Herr Prof. Grütter, was macht Essen zu einem optimalen Standort für ein nationales Fotozentrum?
Da gibt es zahlreiche Aspekte: Blicken wir in die Geschichte, war sicherlich Otto Steinert als Professor der Folkwang Hochschule der Doyen der Fotografie, der viele bedeutende Fotografen ausgebildet hat und auch die Düsseldorfer Schule mit den Bechers inspiriert hat. Heute hat die Folkwang Hochschule für Gestaltung sechs Fotografie-Professuren – mehr als jede andere Hochschule in Deutschland. Die Fotosammlung des Museum Folkwang gilt als die bedeutendste Europas, das Ruhr Museum hat vier Millionen Dokumentarfotos in der Sammlung. Die historische Sammlung Krupp bietet zudem zwei Millionen Industriefotografien. Eine solche Ansammlung von fotografischen Institutionen ist in Deutschland einmalig.
Warum sollte das sogenannte Bundesinstitut für Fotografie nach Zollverein kommen?

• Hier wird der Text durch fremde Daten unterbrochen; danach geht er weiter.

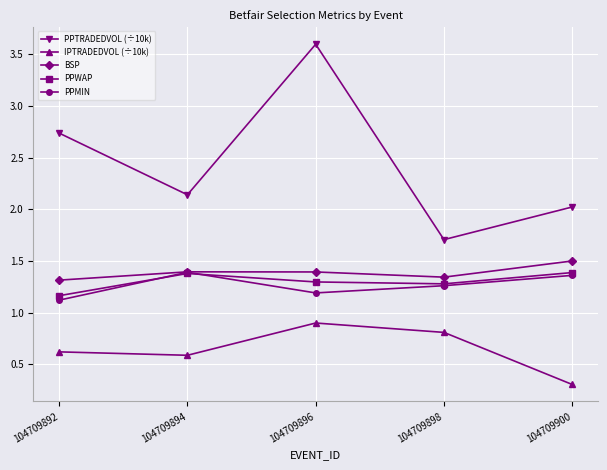

In PPWAP, how many points are higher than both neighbors (excluding endpoints)?

1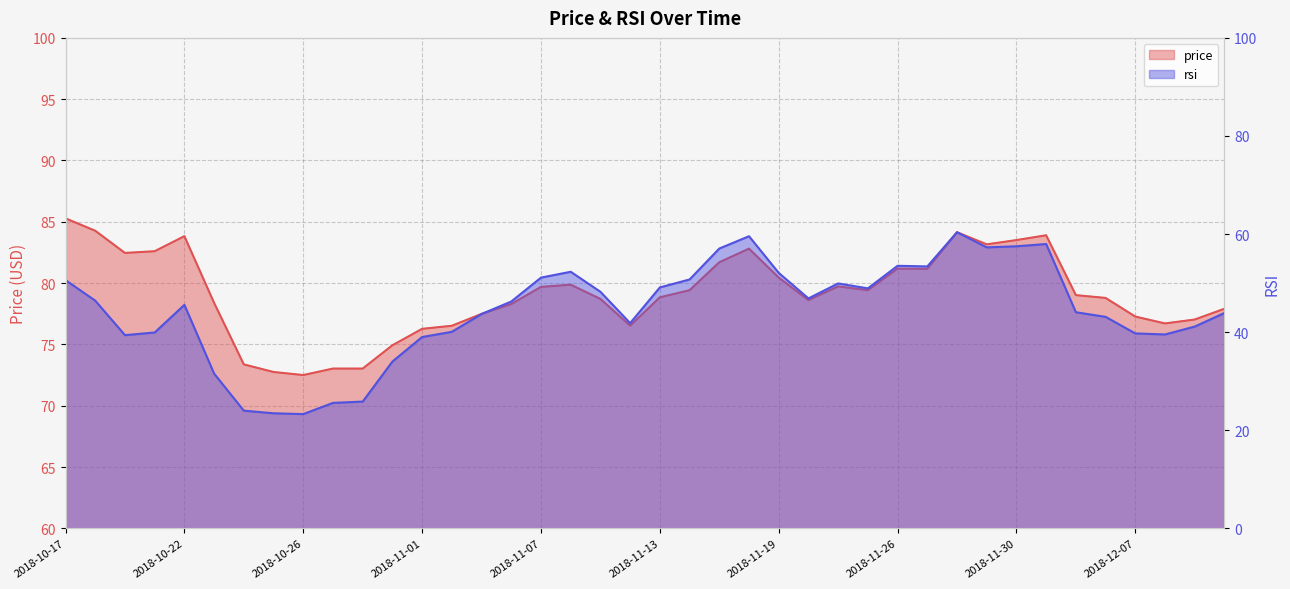

What is the label of the 15th point from the right?

2018-11-20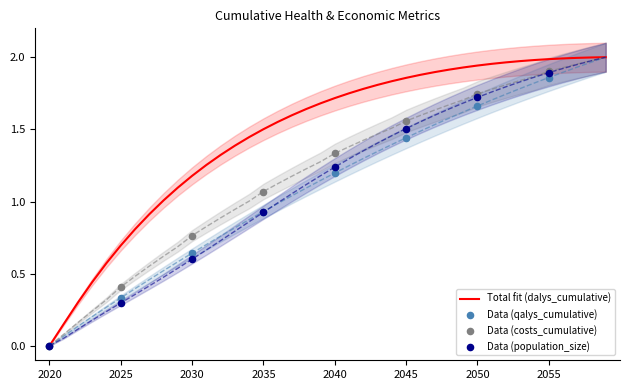

At which category is the sum across all series the highest?

2059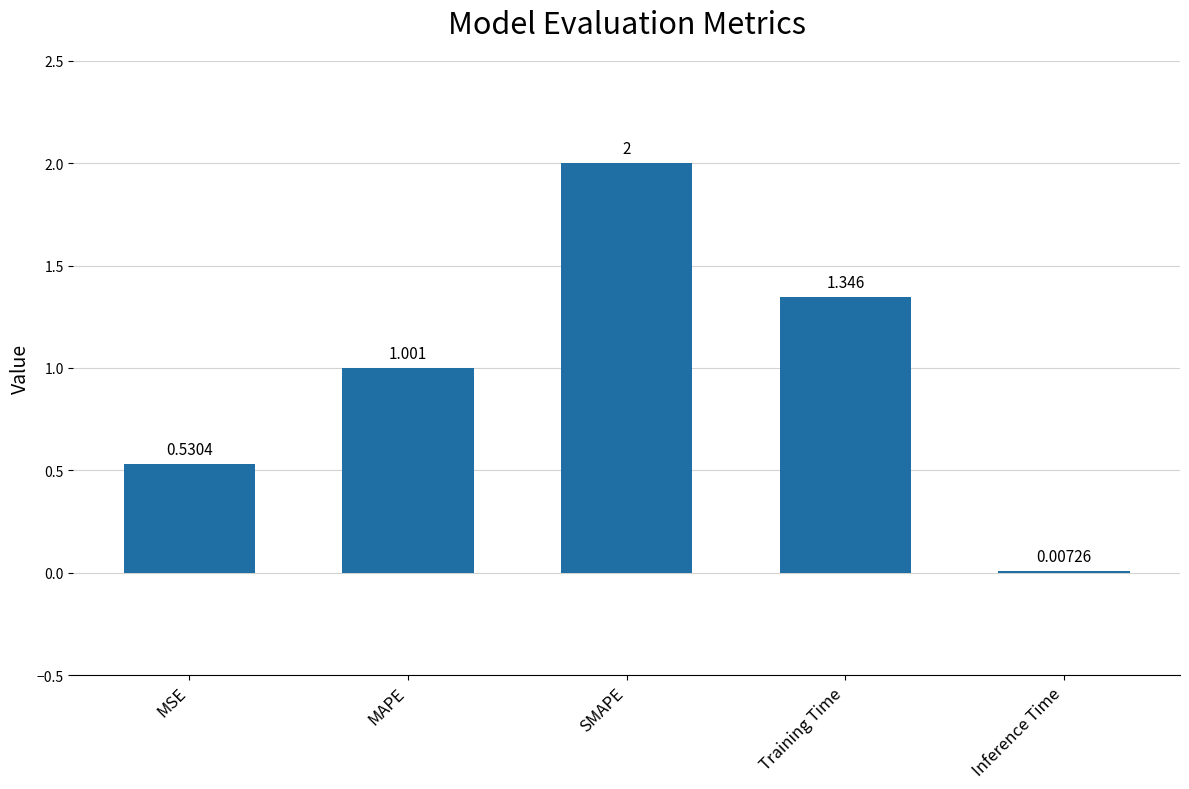

Which label corresponds to the largest value in the chart?

SMAPE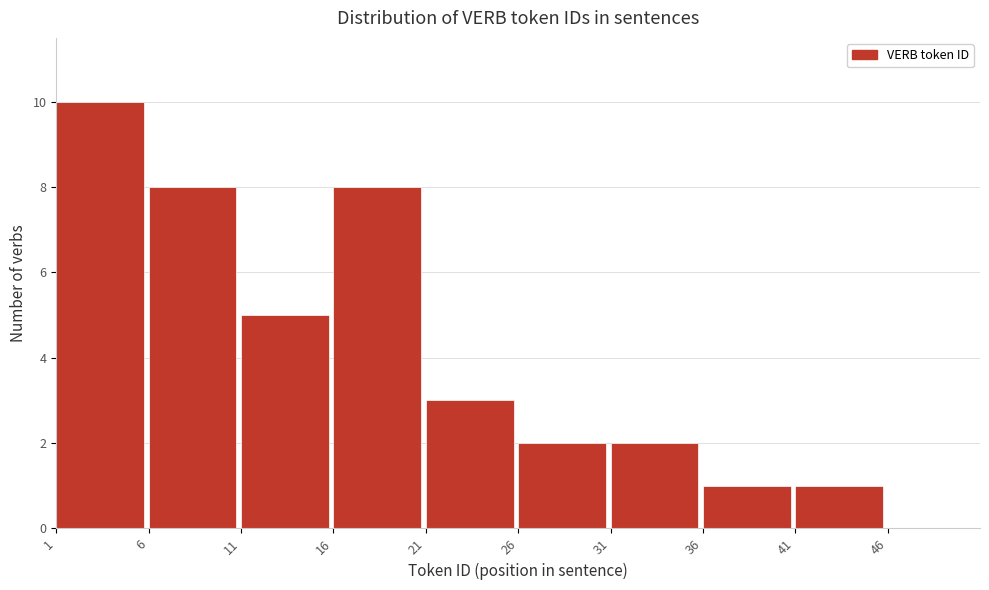

Reading left to right, list every bar in this chart as the range it spans on the x-axis followed by its height. The values are not printed on the chart, so give them approximately, as read against the axis.

1 to 6: 10
6 to 11: 8
11 to 16: 5
16 to 21: 8
21 to 26: 3
26 to 31: 2
31 to 36: 2
36 to 41: 1
41 to 46: 1
46 to 51: 0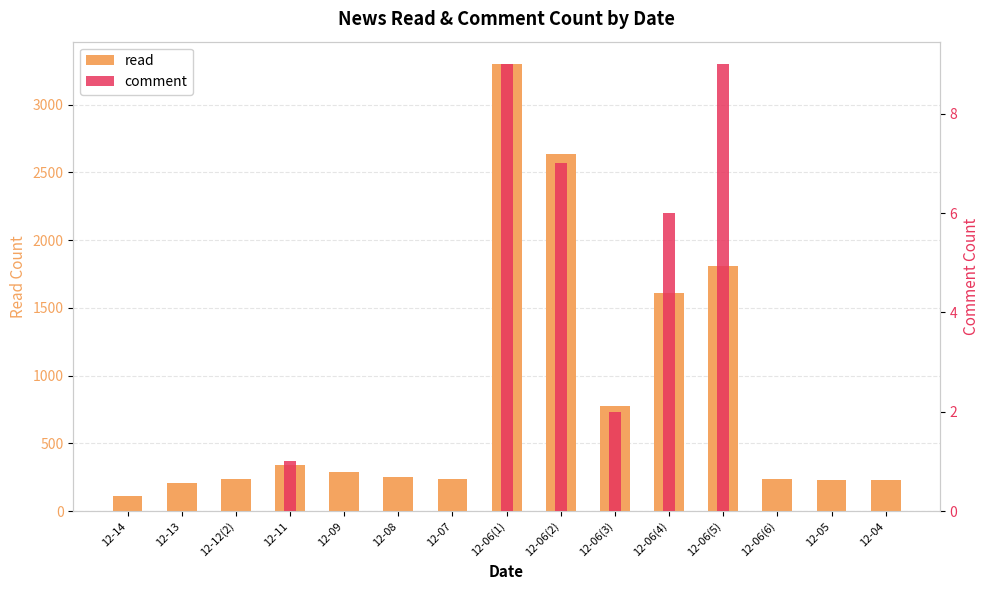

What is the total value across all series at 12-06(2)?

2640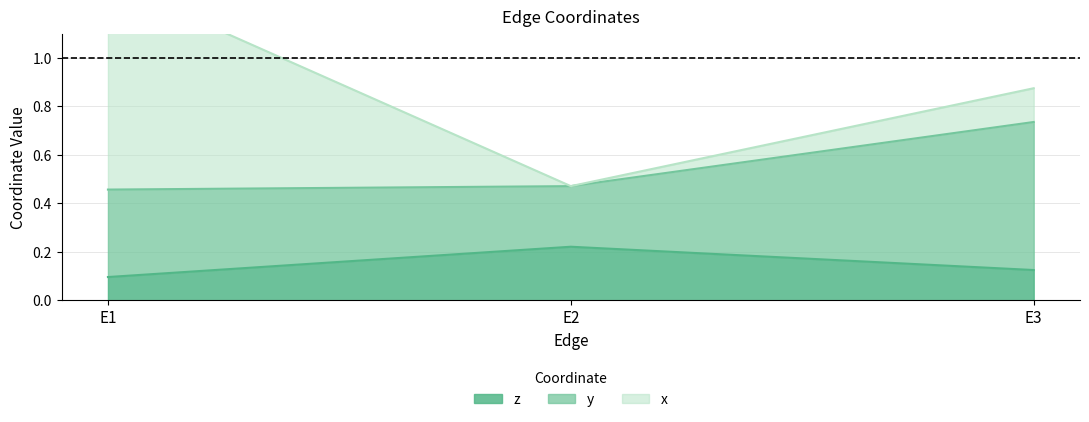

Reading left to right, transcribe all the data shown in this chart.

x: E1=0.9	E2=0.0	E3=0.1
y: E1=0.4	E2=0.2	E3=0.6
z: E1=0.1	E2=0.2	E3=0.1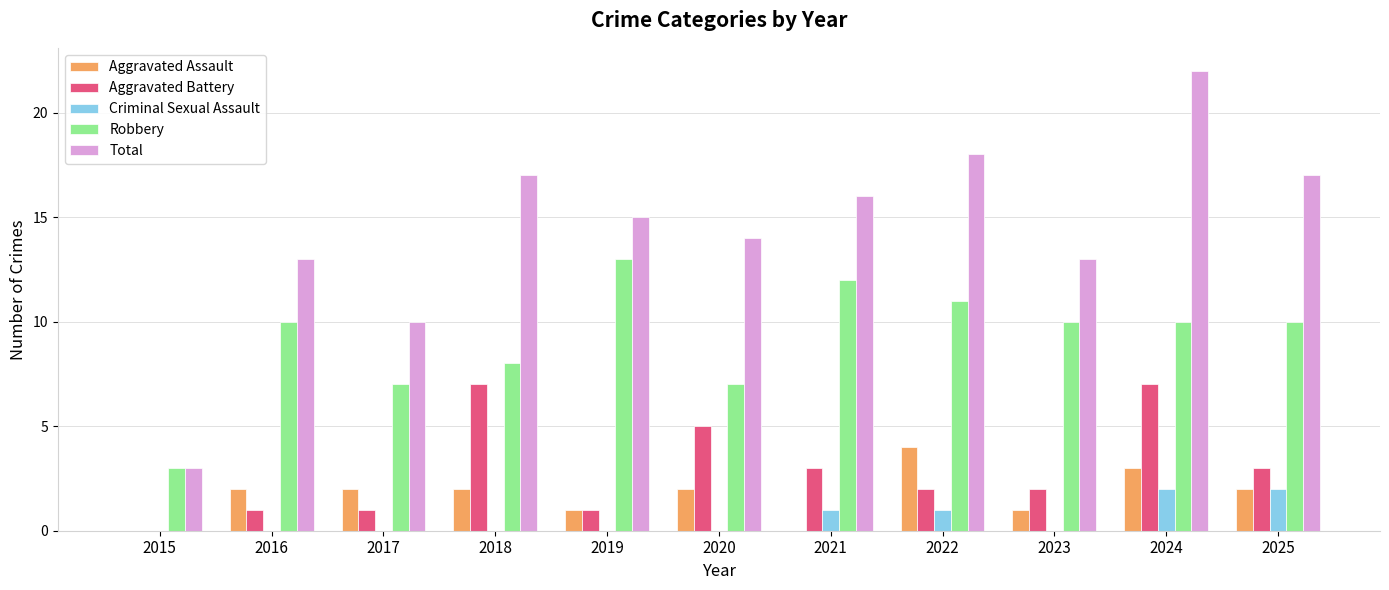

The Robbery series shows 13 at 2019. True or false?

True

Das UNESCO-Welterbe Zollverein ist in dieser Form der kongeniale Ort. Fotografie- und Industriegeschichte haben eine gemeinsame Historie, Fotografie ist das Abbildungsmedium des Industriezeitalters – sie sind zusammen entstanden und losen sich als analoge Form im Digitalzeitalter auf, so schließt sich der Kreis. Es passt also räumlich wie inhaltlich. Zudem wäre das Bundesinstitut für Fotografie in unmittelbarer Nachbarschaft zur Folkwang Hochschule und zum Ruhr Museum. Nirgendwo haben in der jüngsten Gegenwart so viele Fotoausstellungen stattgefunden – Renger-Patzsch, Chargesheimer, Hauser, Stoffels oder Grisar.
Wie muss man sich die neue Institution vorstellen?
Ich denke, das Institut wird drei Kernaufgaben haben: Depot, Forschungslabor und Restaurationseinrichtung. Staatsministerin Monika Grütters hat dazu eine nationale Machbarkeitsstudie in Auftrag gegeben, die gerade erstellt wird. Anfang 2021 wissen wir mehr.
Das Gespräch führte Guido Schweiss-Gerwin.